Set exercise 1 -
Please pull out every line of the entries below that contains the string "tuplet", treating uppercase and lowercase as different.

— BEGIN Document excerpt —

Evie May is an Australian musical by Hugo Chiarella (book and lyrics) and Naomi Livingston (music and lyrics).  Set in 1966 on the evening of the last Tivoli performance in Sydney, the show follows veteran variety star Evie May as she recalls the events that lead her from obscurity in regional Western Australia to the Australian variety circuit - and the many sacrifices made to get there.

Productions
Chiarella and Livingston began collaborating on the show while they were touring in the Australian cast of Les Miserables. In 2016, the show was picked up for development by New Musicals Australia and secured a season at the Hayes Theatre in Sydney in 2018 with the support of the Australia Council for the Arts.

The original Australian production of Evie May opened at the Hayes Theatre on the 12th of October 2018. The show was directed by Kate Champion, with musical direction and orchestration by Steven Kreamer, musical supervision by Max Lambert, design by Anna Gardiner, lighting design by Sian James-Holland and sound design by Nate Edmondson.

— END Document excerpt —

Set exercise 2 -
Transcribe word for word the part of the Evie May article that opens with the words containing "Productions" and closes with "by Nate Edmondson.".

— BEGIN Supplied material —

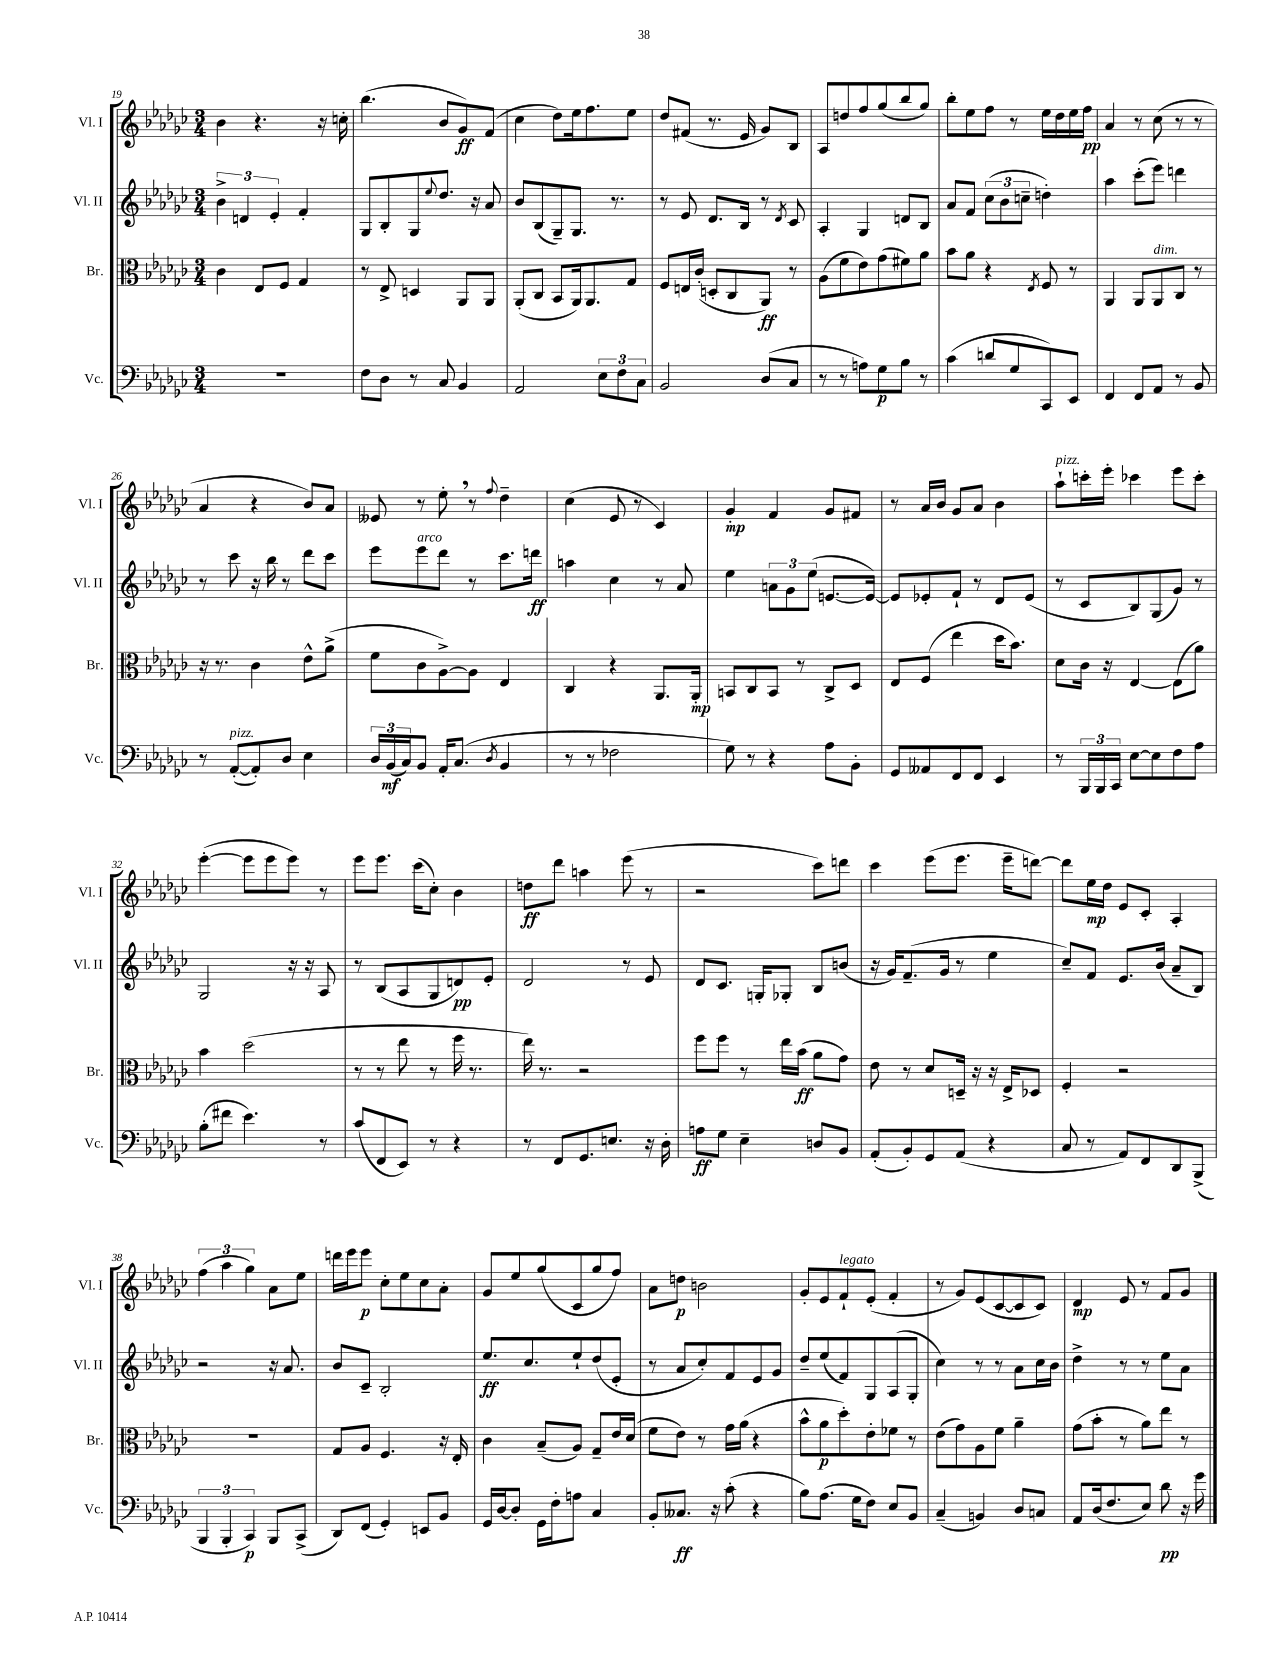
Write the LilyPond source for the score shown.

<<
\new StaffGroup <<
\new Staff = "s0" \with { instrumentName = "Vl. I" shortInstrumentName = "Vl. I" } {
    \clef treble \key ges \major \numericTimeSignature \time 3/4
    bes'4 r4. r16 c''16-. |
    bes''4.( bes'8 ges'8\ff) f'8( |
    ces''4 des''8) ees''16 f''8. ees''8 |
    des''8 fis'8( r8. ees'16 ges'8) bes8 |
    aes8 d''8 f''8 ges''8( bes''8 ges''8) |
    bes''8-. ees''8 f''8 r8 ees''16 des''16 ees''16 f''16\pp |
    aes'4 r8 ces''8( r8 r8 |
    aes'4 r4 bes'8) aes'8 |
    eeses'8 r8 ees''8-. \breathe r8 \appoggiatura { f''8 } des''4-- |
    ces''4( ees'8 r8 ces'4) |
    ges'4-.\mp f'4 ges'8 fis'8 |
    r8 aes'16 bes'16 ges'8 aes'8 bes'4 |
    aes''8-!^\markup { \italic "pizz." } c'''16-. ees'''16-. ces'''4 ees'''8 ces'''8-. |
    ees'''4~-.( ees'''8 ees'''8 ees'''8) r8 |
    ees'''8 ees'''8. ces'''16( ces''8-.) bes'4 |
    d''8\ff des'''8 a''4 ees'''8( r8 |
    r2 ces'''8) d'''8 |
    ces'''4 ees'''8( ees'''8. ees'''16-- d'''8~) |
    d'''8 ees''16\mp des''16 ees'8 ces'8-. aes4-. |
    \tuplet 3/2 { f''4( aes''4 ges''4) } aes'8 ees''8 |
    d'''16 ees'''16 ees'''8\p ces''8-. ees''8 ces''8 aes'8-. |
    ges'8 ees''8 ges''8( ces'8 ges''8 f''8) |
    aes'8 d''8\p b'2 |
    ges'8-. ees'8 f'8-!^\markup { \italic "legato" } ees'8-.( f'4-. |
    r8 ges'8) ees'8( ces'8~ ces'8 ces'8) |
    des'4\mp ees'8 r8 f'8 ges'8 \bar "|." |
}
\new Staff = "s1" \with { instrumentName = "Vl. II" shortInstrumentName = "Vl. II" } {
    \clef treble \key ges \major \numericTimeSignature \time 3/4
    \tuplet 3/2 { bes'4-> d'4 ees'4-. } f'4-. |
    ges8 bes8-. ges8 \appoggiatura { ees''8 } des''8. r16 aes'8 |
    bes'8 bes8( ges8--) ges8. r8. |
    r8 ees'8 des'8. bes16 r8 \acciaccatura { des'8 } ces'8 |
    aes4-. ges4 d'8 bes8 |
    aes'8 f'8 \tuplet 3/2 { ces''8( bes'8 c''8-- } d''4-.) |
    aes''4 ces'''8-.( ees'''8) d'''4 |
    r8 ces'''8 r16 bes''16 r8 des'''8 ces'''8 |
    ees'''8 ees'''8^\markup { \italic "arco" } des'''8 r8 ces'''8. d'''16\ff |
    a''4 ces''4 r8 aes'8 |
    ees''4 \tuplet 3/2 { a'8 ges'8 ees''8( } e'8.~ e'16~) |
    e'8 ees'8-. f'8-! r8 des'8 ees'8( |
    r8 ces'8 bes8) ges8( ges'8) r8 |
    ges2 r16 r16 aes8 |
    r8 bes8( aes8 ges8 d'8\pp) ees'8-. |
    des'2 r8 ees'8 |
    des'8 ces'8. g16-. ges8-. bes8 b'8( |
    r16 ges'16) f'8.--( ges'16 r8 ees''4 |
    ces''8--) f'8 ees'8. bes'16( aes'8-- bes8) |
    r2 r16 aes'8. |
    bes'8 ces'8-- bes2-. |
    ees''8.\ff ces''8. ees''8-! des''8( ees'8-. |
    r8 aes'8 ces''8-.) f'8 ees'8 ges'8 |
    des''8-- ees''8( f'8) ges8 aes8( ges8-. |
    ces''4) r8 r8 aes'8 ces''16 bes'16 |
    des''4-> r8 r8 ees''8 aes'8 \bar "|." |
}
\new Staff = "s2" \with { instrumentName = "Br." shortInstrumentName = "Br." } {
    \clef alto \key ges \major \numericTimeSignature \time 3/4
    ces'4 ees8 f8 ges4 |
    r8 ees8-> d4 aes,8 aes,8 |
    aes,8-.( ces8 bes,8 aes,16) aes,8. ges8 |
    f8 e16 ces'16-.( d8-. ces8 aes,8\ff) r8 |
    aes8( f'8 ees'8) ges'8( fis'8) aes'8 |
    bes'8 aes'8 r4 \acciaccatura { ees8 } f8 r8 |
    aes,4 aes,8 aes,8^\markup { \italic "dim." } ces8 r8 |
    r16 r8. ces'4 ees'8-^ aes'8->( |
    f'8 ces'8 aes8~->) aes8 ees4 |
    ces4 r4 aes,8. aes,16-.\mp |
    b,8 ces8 b,8 r8 ces8-> des8 |
    ees8 f8( ees''4 des''16 bes'8.) |
    des'8 ces'16 r16 ees4~ ees8( aes'8) |
    bes'4 des''2( |
    r8 r8 ees''8 r8 f''16 r8. |
    ees''16) r8. r2 |
    f''8 f''8 r8 ees''16 bes'16\ff( aes'8 ges'8) |
    ees'8 r8 des'8 d16-- r16 r16 ees16-> des8 |
    f4-. r2 |
    R2. |
    ges8 aes8 f4. r16 ees16-. |
    ces'4 bes8--( aes8) ges8-- ees'16 des'16( |
    f'8 ees'8) r8 ges'16 aes'16( r4 |
    bes'8-^ aes'8\p des''8-.) ees'8-. fes'8 r8 |
    ees'8( ges'8) aes8 f'8 aes'4-- |
    ges'8( bes'8-. r8 aes'8) ees''8 r8 \bar "|." |
}
\new Staff = "s3" \with { instrumentName = "Vc." shortInstrumentName = "Vc." } {
    \clef bass \key ges \major \numericTimeSignature \time 3/4
    R2. |
    f8 des8 r8 ces8 bes,4 |
    aes,2 \tuplet 3/2 { ees8 f8 ces8 } |
    bes,2 des8( ces8 |
    r8 r8 a8) ges8\p bes8 r8 |
    ces'4( d'8 ges8 ces,8) ees,8 |
    f,4 f,8 aes,8 r8 bes,8 |
    r8 aes,8~-.^\markup { \italic "pizz." }( aes,8-.) des8 ees4 |
    \tuplet 3/2 { des16 bes,16\mf( ces16) } bes,8 aes,16-. ces8.( \acciaccatura { des8 } bes,4 |
    r8 r8 fes2 |
    ges8) r8 r4 aes8 bes,8-. |
    ges,8 aeses,8 f,8 f,8 ees,4 |
    r8 \tuplet 3/2 { bes,,16 bes,,16 ces,16 } ees8~ ees8 f8 aes8 |
    bes8-.( fis'8 ees'4.) r8 |
    ces'8( f,8 ees,8) r8 r4 |
    r8 f,8 ges,8. e8. r16 des16-. |
    a8\ff ges8 ees4-- d8 bes,8 |
    aes,8-.( bes,8-.) ges,8 aes,8( r4 |
    ces8 r8 aes,8) f,8 des,8 bes,,8->( |
    \tuplet 3/2 { bes,,4 bes,,4-. ces,4\p) } bes,,8 ces,8->( |
    des,8) f,8( ges,4-.) e,8 bes,8 |
    ges,16 des16~ des8-. ges,16 f16-. a8 ces4 |
    bes,8-. ceses8.\ff r16 ces'8-.( r4 |
    bes8) aes8.( ges16 f8) ees8 bes,8 |
    ces4--( b,4) des8 c8 |
    aes,8 des16( f8. ees8) des'8\pp r16 ges'16 \bar "|." |
}
>>
>>
\layout { \context { \Score currentBarNumber = #19 } }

— END Supplied material —

Solution 1 -
    \tuplet 3/2 { f''4( aes''4 ges''4) } aes'8 ees''8 |
    \tuplet 3/2 { bes'4-> d'4 ees'4-. } f'4-. |
    aes'8 f'8 \tuplet 3/2 { ces''8( bes'8 c''8-- } d''4-.) |
    ees''4 \tuplet 3/2 { a'8 ges'8 ees''8( } e'8.~ e'16~) |
    aes,2 \tuplet 3/2 { ees8 f8 ces8 } |
    \tuplet 3/2 { des16 bes,16\mf( ces16) } bes,8 aes,16-. ces8.( \acciaccatura { des8 } bes,4 |
    r8 \tuplet 3/2 { bes,,16 bes,,16 ces,16 } ees8~ ees8 f8 aes8 |
    \tuplet 3/2 { bes,,4 bes,,4-. ces,4\p) } bes,,8 ces,8->( |

Solution 2 -
Productions
Chiarella and Livingston began collaborating on the show while they were touring in the Australian cast of Les Miserables. In 2016, the show was picked up for development by New Musicals Australia and secured a season at the Hayes Theatre in Sydney in 2018 with the support of the Australia Council for the Arts.

The original Australian production of Evie May opened at the Hayes Theatre on the 12th of October 2018. The show was directed by Kate Champion, with musical direction and orchestration by Steven Kreamer, musical supervision by Max Lambert, design by Anna Gardiner, lighting design by Sian James-Holland and sound design by Nate Edmondson.